Conversely, when money in the Treasury's general account is spent, it re-enters the market, injecting liquidity.
Currently, the Treasury General Account balance is about $750 billion. In the latest quarterly refunding announcement, the Treasury projected that the Treasury General Account balance would reach $850 billion by the end of the third quarter. We will trust the Treasury's forecast for now. This means that the Treasury General Account will further increase (extract liquidity from the market), with an estimated increase of about $100 billion. Therefore, together with the $75 billion of liquidity withdrawals from quantitative tightening (QT), the increase in the Treasury General Account will bring the total liquidity withdrawal to $175 billion.
5. Reverse repo - $200 billion to $400 billion in liquidity injection
Reverse repo (RRP) is a Fed tool where financial institutions parked cash for a fixed return during the easy money era of 2020 and 2021. About $2.5 trillion was deposited in reverse repo by the end of 2022. Since reverse repo and U.S. government Treasury bills (T-bills) are both short-term assets with no credit risk, they are almost perfect substitutes.
To finance its large deficit, the US government has issued a large number of T-bills over the past 18 months. T-bills offer slightly higher returns than reverse repos, thus attracting about $2 trillion to be withdrawn from reverse repos to purchase newly issued T-bills [Chart 3]. This cash is transferred from the Fed’s “frozen” state back to the money market, thus being a liquidity injection.

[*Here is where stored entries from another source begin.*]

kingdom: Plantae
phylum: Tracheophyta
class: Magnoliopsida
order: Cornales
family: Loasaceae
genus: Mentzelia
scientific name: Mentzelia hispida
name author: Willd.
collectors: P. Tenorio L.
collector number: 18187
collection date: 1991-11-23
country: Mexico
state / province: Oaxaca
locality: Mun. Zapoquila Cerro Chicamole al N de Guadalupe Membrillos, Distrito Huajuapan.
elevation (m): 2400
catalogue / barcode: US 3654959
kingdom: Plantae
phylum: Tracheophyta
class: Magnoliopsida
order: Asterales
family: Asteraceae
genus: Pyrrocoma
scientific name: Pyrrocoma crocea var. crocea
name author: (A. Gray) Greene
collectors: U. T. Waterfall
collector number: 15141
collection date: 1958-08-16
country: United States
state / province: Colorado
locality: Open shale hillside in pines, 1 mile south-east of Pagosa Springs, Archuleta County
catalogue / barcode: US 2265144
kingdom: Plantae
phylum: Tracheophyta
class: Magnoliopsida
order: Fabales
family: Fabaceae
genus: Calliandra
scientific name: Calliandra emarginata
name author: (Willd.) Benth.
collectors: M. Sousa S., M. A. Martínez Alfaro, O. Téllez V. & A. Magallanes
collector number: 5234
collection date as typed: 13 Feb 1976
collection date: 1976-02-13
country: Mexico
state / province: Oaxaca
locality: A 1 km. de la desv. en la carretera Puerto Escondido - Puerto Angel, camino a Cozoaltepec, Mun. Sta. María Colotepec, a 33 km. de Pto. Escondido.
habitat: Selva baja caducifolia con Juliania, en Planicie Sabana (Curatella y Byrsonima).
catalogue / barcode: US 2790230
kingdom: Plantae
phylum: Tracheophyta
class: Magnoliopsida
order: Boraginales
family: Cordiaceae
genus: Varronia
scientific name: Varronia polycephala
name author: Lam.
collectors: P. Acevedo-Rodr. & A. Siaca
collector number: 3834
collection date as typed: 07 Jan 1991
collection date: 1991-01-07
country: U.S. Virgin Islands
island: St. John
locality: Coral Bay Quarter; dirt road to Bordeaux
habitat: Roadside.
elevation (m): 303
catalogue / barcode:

However, reverse repos stopped draining liquidity in the second quarter of 2024 [Chart 4] as the U.S. government temporarily stopped issuing large amounts of T-bills. This slowdown can be seen in a chart from @dharmatrade [Chart 5]. The chart shows that net T-bills issuance in 2023 and early 2024 exceeded historical levels by a wide margin, then turned negative in the second quarter of 2024.
But this temporary slowdown in T-bills issuance will end in the third quarter of 2024. As the government tries to plug the “gap” of its massive deficit, a flood of T-bills will be issued again. As a result of this coming flood of T-bills, I expect $200 billion to $400 billion to be withdrawn from reverse repos in the third quarter (I know that’s a pretty broad range), which will be a liquidity injection.
[Figure 3]
[Figure 4]
[Figure 5]
therefore:
$200 billion to $400 billion in liquidity injections (reverse repo)
$175 billion in liquidity withdrawals (quantitative tightening and Treasury general account)
Net liquidity injection between $25 billion and $225 billion
Further Discussion on the General Account of the Ministry of Finance
Let's go back to the Treasury General Account (TGA). So far, our calculations show that there will be a net liquidity injection in the third quarter. But this assumes that the Treasury General Account balance in the third quarter is $850 billion.
I have mentioned before that these Treasury General Account balance “estimates” should not be taken too seriously. Since Janet Yellen became Treasury Secretary, estimates of the Treasury General Account have often been higher (sometimes by a lot).
As a result, it is possible that the Treasury General Account balance at the end of the third quarter will be less than $850 billion.
We already have a range of $25 billion to $225 billion for Q3 net liquidity injections assuming a Treasury General Account balance of $850 billion. Any deviation from a Treasury General Account balance below $850 billion would shift this range upward.
predict
Taking all factors into account, here is the likely range of net Fed liquidity through the end of the third quarter, with an added buffer in case the Treasury general account balance estimate is wrong again:
the last point:
This analysis assumes that conditions do not change during the third quarter.
But there are still small probability events that may force the Fed to respond to certain problems in the financial system or sudden black swan events. This may include reopening the Bank Term Funding Program (BTFP), launching another similar rescue facility, stopping quantitative tightening, restarting quantitative easing, or taking any other measures that can quickly inject more liquidity into the market.